A new survey of major reserve-managing institutions shows that global central banks remain cautious in adopting artificial intelligence and continue to rely heavily on the dollar despite growing interest in diversifying their holdings. The findings reveal that although policymakers acknowledge the efficiency gains offered by AI, they are wary of allowing advanced systems to influence core decision-making functions. Institutions participating in the survey oversee trillions in assets, yet the majority reported that AI is used primarily for basic tasks such as scanning market developments or consolidating internal data. Policymakers expressed concern that the speed and scale of automated decision flows could amplify volatility, particularly during periods of market stress. While some institutions experimenting with AI tools have found value in improved analytical capabilities, they reiterated the importance of maintaining human oversight in processes involving risk assessment or investment allocation. The report noted that early adoption efforts remain conservative, highlighting a gap between technological possibilities and the practical risk appetite of large public financial institutions.
The survey also highlighted that digital assets remain outside the reserve portfolios of nearly all participating central banks. Respondents pointed to uncertainty surrounding regulation, liquidity standards and long-term stability as primary reasons for avoiding cryptocurrencies and tokenised products.
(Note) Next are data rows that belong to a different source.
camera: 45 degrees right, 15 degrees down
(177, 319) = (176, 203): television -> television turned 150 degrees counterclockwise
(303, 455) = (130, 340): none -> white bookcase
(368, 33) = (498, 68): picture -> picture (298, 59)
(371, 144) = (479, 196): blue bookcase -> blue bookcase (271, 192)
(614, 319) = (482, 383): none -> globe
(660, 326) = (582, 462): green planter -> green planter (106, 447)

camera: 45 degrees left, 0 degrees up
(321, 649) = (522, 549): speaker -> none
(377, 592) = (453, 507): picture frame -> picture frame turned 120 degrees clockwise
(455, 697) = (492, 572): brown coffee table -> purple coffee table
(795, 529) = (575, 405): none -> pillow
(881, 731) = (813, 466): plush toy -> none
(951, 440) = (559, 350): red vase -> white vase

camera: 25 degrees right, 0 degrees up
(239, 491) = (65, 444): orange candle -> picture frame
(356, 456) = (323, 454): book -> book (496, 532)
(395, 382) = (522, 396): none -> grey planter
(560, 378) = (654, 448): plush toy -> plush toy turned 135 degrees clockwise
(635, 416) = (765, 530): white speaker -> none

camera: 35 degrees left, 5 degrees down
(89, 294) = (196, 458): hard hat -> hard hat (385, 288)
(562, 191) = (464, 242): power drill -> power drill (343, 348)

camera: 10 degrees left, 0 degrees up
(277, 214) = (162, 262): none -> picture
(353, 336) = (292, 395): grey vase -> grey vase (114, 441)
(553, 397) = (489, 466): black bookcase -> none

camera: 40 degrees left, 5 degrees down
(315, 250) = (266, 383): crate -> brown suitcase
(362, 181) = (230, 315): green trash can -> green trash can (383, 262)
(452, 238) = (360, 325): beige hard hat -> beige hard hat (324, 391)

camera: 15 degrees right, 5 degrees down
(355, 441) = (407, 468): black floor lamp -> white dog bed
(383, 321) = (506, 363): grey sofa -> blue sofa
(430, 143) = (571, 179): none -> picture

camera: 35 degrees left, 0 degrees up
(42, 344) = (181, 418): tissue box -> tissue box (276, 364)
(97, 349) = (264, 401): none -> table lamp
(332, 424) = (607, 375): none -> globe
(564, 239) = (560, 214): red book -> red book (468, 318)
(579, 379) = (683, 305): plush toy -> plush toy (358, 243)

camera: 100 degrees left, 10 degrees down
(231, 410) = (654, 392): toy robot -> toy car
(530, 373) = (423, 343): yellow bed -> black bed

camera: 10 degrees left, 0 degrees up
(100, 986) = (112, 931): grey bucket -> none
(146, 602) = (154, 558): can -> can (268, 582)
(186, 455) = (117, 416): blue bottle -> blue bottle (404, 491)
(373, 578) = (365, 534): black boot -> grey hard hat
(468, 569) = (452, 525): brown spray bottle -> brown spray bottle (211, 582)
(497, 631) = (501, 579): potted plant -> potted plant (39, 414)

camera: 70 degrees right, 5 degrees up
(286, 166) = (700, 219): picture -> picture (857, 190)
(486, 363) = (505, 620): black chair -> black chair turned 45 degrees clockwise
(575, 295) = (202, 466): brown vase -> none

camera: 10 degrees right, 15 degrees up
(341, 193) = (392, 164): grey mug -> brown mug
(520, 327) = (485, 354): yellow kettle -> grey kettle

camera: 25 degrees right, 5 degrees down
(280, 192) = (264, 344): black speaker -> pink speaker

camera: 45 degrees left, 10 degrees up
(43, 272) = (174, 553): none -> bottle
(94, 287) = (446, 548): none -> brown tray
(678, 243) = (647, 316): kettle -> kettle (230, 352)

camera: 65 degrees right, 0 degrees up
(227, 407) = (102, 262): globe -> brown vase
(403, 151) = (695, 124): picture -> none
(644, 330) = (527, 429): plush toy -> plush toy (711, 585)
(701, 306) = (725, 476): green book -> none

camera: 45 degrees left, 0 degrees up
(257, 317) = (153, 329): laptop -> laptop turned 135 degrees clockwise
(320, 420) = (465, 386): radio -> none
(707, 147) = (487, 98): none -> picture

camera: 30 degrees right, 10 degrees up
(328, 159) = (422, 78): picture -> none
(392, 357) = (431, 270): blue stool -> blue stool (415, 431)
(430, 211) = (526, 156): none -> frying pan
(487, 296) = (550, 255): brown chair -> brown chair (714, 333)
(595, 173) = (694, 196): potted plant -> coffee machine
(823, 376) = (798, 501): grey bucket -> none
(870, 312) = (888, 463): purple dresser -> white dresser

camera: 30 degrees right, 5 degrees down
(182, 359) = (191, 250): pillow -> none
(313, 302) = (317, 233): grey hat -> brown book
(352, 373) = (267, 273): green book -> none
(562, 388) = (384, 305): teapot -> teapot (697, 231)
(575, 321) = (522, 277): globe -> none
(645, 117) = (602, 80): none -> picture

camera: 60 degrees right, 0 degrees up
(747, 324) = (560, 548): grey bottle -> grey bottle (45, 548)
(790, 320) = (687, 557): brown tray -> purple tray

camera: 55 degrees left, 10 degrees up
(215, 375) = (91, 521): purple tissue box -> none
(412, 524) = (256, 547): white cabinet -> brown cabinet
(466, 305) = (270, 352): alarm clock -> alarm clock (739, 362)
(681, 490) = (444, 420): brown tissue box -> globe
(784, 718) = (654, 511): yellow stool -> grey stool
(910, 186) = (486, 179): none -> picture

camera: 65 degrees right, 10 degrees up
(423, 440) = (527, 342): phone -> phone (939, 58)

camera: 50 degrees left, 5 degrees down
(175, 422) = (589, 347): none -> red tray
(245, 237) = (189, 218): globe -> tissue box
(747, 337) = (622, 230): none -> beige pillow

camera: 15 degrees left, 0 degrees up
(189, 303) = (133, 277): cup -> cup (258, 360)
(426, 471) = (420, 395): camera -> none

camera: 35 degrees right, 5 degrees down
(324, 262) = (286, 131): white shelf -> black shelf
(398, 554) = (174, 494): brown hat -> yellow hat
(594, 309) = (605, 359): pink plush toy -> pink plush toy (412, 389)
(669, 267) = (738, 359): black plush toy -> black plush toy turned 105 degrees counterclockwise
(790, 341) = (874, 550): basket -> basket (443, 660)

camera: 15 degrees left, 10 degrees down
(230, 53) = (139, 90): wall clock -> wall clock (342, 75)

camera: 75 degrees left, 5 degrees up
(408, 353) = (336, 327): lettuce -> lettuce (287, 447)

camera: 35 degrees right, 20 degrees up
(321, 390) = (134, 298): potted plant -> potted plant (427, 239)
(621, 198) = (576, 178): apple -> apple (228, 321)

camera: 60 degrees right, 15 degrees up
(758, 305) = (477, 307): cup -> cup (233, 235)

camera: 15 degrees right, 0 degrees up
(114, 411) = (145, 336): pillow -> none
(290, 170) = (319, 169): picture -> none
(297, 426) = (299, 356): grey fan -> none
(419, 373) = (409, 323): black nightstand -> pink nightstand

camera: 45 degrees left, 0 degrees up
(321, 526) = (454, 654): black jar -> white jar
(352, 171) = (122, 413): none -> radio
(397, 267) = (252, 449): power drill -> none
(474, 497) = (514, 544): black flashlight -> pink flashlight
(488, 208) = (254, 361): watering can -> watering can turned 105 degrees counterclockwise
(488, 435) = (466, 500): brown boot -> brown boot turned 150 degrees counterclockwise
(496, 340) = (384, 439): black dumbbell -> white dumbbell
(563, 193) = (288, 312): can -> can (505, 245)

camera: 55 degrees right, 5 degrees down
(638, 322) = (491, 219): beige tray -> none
Interest in tokenisation as a concept continues to grow, but few institutions consider current market structures developed enough to support large-scale reserve allocation. The cautious stance underscores how strict reserve management principles prioritise liquidity, predictability and established legal frameworks. These factors work against newer digital instruments, which remain comparatively volatile and lack the deep markets required for institutions managing hundreds of billions of dollars. Analysts said the findings reflect a broader trend where public institutions prefer to observe developments in digital finance rather than engage directly, especially while global regulatory frameworks are still evolving.
Despite intentions among many central banks to diversify their reserves as the global economy moves toward a more multipolar configuration, the dollar remains dominant because no alternative offers the same scale, liquidity and market depth. Almost 60 percent of respondents indicated a desire to reduce exposure to the dollar, yet the unmatched liquidity of U.S. Treasuries continues to anchor reserve allocation. Policymakers noted that although geopolitical uncertainty and trade tensions have raised questions about the long-term direction of U.S. policy, the dollar still provides stability at a scale not currently matched by the euro or the yuan. The survey also found that while global reserve dynamics are shifting gradually, practical considerations continue to outweigh strategic ambitions. For currency markets, the findings reinforce the view that the dollar’s structural role remains largely intact, even as discussions of diversification accelerate. The persistence of this dynamic suggests that USD liquidity will continue to shape global capital flows, offering important insight into how reserve managers are navigating an increasingly complex financial environment.